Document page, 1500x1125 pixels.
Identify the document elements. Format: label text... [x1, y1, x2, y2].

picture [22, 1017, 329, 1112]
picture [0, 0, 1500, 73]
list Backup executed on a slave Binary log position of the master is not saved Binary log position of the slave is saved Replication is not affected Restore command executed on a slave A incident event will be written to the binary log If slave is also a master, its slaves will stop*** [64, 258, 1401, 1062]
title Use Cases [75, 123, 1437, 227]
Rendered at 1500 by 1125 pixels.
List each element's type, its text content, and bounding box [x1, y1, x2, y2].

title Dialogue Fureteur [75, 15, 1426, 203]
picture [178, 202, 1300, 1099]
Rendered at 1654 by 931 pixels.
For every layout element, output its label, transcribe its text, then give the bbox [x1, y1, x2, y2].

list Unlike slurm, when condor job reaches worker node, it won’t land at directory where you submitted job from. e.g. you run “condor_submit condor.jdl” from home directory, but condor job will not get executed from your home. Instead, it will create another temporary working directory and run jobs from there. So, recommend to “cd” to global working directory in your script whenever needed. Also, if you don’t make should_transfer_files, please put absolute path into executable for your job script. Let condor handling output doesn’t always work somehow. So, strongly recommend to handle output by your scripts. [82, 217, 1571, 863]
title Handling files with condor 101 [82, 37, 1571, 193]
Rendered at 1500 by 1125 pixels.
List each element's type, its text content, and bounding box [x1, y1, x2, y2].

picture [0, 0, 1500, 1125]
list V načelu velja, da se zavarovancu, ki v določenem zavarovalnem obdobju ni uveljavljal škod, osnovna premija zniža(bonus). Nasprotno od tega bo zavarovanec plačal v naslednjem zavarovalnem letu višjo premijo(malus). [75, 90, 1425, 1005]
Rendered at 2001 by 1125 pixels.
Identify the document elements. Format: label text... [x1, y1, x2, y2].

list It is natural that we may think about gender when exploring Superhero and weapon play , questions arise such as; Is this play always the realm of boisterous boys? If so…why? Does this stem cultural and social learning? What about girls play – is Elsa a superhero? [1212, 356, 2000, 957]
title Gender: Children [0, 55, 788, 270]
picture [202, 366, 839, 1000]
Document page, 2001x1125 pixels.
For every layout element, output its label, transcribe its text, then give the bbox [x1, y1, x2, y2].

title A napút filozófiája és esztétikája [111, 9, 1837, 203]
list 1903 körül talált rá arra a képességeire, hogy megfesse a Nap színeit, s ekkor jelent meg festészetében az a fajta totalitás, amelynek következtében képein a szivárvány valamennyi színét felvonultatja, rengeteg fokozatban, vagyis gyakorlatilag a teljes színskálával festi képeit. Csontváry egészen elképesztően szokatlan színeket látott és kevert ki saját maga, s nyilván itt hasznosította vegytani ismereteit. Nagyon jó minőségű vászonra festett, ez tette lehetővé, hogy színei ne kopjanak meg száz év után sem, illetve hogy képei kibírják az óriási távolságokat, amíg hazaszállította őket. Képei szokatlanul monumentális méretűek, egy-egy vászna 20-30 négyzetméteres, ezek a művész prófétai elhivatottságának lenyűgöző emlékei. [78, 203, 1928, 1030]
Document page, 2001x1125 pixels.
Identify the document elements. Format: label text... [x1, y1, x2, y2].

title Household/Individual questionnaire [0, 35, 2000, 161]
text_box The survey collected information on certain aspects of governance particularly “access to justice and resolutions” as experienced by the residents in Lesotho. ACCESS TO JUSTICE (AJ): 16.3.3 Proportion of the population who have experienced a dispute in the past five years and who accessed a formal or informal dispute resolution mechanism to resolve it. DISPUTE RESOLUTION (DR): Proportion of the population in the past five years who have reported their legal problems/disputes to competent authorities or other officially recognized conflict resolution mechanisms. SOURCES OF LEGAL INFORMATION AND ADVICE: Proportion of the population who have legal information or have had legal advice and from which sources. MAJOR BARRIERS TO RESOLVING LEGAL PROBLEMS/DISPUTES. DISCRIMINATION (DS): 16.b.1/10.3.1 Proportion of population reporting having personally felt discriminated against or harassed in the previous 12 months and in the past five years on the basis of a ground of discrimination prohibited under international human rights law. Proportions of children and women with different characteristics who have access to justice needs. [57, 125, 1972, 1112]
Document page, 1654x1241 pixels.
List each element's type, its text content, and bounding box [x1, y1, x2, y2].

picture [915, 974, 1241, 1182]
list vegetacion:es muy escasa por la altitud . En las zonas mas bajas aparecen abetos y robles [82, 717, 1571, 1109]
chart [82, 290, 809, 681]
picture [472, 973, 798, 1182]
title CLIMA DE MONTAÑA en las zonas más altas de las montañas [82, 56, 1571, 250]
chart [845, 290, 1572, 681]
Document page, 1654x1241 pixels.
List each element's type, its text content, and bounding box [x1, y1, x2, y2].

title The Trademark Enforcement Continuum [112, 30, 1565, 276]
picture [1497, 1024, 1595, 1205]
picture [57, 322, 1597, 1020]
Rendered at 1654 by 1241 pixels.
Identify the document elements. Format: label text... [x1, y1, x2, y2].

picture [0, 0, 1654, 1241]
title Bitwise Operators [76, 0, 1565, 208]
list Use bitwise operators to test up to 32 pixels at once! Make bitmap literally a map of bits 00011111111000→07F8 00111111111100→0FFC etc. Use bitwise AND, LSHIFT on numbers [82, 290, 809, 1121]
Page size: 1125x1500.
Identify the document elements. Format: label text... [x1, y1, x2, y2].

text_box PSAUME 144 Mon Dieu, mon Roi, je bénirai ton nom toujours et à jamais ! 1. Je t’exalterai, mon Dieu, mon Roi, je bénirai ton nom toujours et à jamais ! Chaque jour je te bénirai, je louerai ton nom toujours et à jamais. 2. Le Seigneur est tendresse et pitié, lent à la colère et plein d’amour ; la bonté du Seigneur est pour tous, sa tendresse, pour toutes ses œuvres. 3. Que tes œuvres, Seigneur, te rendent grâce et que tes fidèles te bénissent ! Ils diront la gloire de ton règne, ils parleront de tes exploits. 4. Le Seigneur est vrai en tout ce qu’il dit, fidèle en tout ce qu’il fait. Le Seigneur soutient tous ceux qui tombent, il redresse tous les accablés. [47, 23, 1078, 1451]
◆ ◆ ◆
## What is being asked
Print the material above exactly as it appears, starting with the line that contains "Rendered at 1654 by 931 pixels." and going on through the line that contains "picture [202, 366, 839, 1000]".

## Exercise response
Rendered at 1654 by 931 pixels.
For every layout element, output its label, transcribe its text, then give the bbox [x1, y1, x2, y2].

list Unlike slurm, when condor job reaches worker node, it won’t land at directory where you submitted job from. e.g. you run “condor_submit condor.jdl” from home directory, but condor job will not get executed from your home. Instead, it will create another temporary working directory and run jobs from there. So, recommend to “cd” to global working directory in your script whenever needed. Also, if you don’t make should_transfer_files, please put absolute path into executable for your job script. Let condor handling output doesn’t always work somehow. So, strongly recommend to handle output by your scripts. [82, 217, 1571, 863]
title Handling files with condor 101 [82, 37, 1571, 193]
Rendered at 1500 by 1125 pixels.
List each element's type, its text content, and bounding box [x1, y1, x2, y2].

picture [0, 0, 1500, 1125]
list V načelu velja, da se zavarovancu, ki v določenem zavarovalnem obdobju ni uveljavljal škod, osnovna premija zniža(bonus). Nasprotno od tega bo zavarovanec plačal v naslednjem zavarovalnem letu višjo premijo(malus). [75, 90, 1425, 1005]
Rendered at 2001 by 1125 pixels.
Identify the document elements. Format: label text... [x1, y1, x2, y2].

list It is natural that we may think about gender when exploring Superhero and weapon play , questions arise such as; Is this play always the realm of boisterous boys? If so…why? Does this stem cultural and social learning? What about girls play – is Elsa a superhero? [1212, 356, 2000, 957]
title Gender: Children [0, 55, 788, 270]
picture [202, 366, 839, 1000]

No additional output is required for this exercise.